- _PASSAGE SHOWN_
Last night, I explained to Garry about house-elves. He isn’t a big reader of fantasy, as I am, so some of this stuff hasn’t gnawed at the edges of his consciousness.
I told him if we were to leave milk and cookies out, the little folk would come to our house. Overnight, while we sleep, they would clean, scrub, repair, and cook. Fix the roof. Clear the snow. When we got up the next morning, the coffee would be ready along with delicious, fresh baked goods.
He looked at me. I think he wasn’t sure if he had heard me. “Is this like, real anywhere? Has this actually happened somewhere?”
“No,” I said. “Only in folk tales and myth. And Harry Potter. But wouldn’t it be nice if it were true? We could leave out milk, cookies, and an old pair of socks. Just in case.”
One eyebrow went up. “And something that already lives here would surely eat it. And Bonnie would abscond with the socks. Our kids would be sure to leave us something. Probably not fresh baked goods … or a clean house.”
Just for a second or two, I had him. Myth and magic live. So much better than reality, aren’t they?
These days, when I hear the word “house” my brain flicks into “fix-me” mode.
On television commercials, people always have plenty of money to hire “pros” to fix whatever needs repair. I hope they get better service than we’ve gotten.

- _PROBLEMS TO WORK ON_
1: Decide whether each statement agrees with the passage about house-elves, answering yes or no and quoting the words of the passage that settle it. (a) Garry reads a lot of fantasy. (b) The narrator says the elves are found only in folk tales, myth, and Harry Potter. (c) Garry thinks Bonnie would take the socks.
2: Answer these questions from the passage about house-elves.
(a) What would be ready in the morning along with the baked goods?
(b) What three things does the narrator suggest leaving out?
(c) Into what mode does the narrator's brain flick on hearing the word "house"?
3: Please retype the passage about house-elves, starting with "Last night, I" and going on through "of his consciousness.".

- _EXTRACTED MATERIAL_
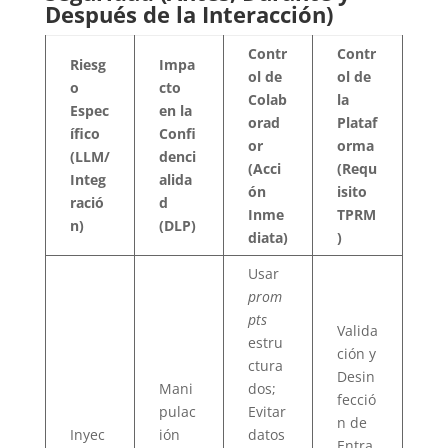
Después de la Interacción)
Contr
Contr
Riesg
Impa
ol de
ol de
o
cto
Colab
la
Espec
en la
orad
Plataf
ífico
Confi
or
orma
(LLM/
denci
(Acci
(Requ
Integ
alida
ón
isito
ració
d
Inme
TPRM
n)
(DLP)
diata)
)
Usar
prom
pts
Valida
estru
ción y
ctura
Desin
Mani
dos;
fecció
pulac
Evitar
n de
Inyec
ión
datos
Entra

- _ANSWERS TO EACH TASK_
1:
(a) No: "He isn’t a big reader of fantasy, as I am"
(b) Yes: "Only in folk tales and myth. And Harry Potter."
(c) Yes: "And Bonnie would abscond with the socks."

2:
(a) The coffee.
(b) Milk, cookies, and an old pair of socks.
(c) "Fix-me" mode.

3:
Last night, I explained to Garry about house-elves. He isn’t a big reader of fantasy, as I am, so some of this stuff hasn’t gnawed at the edges of his consciousness.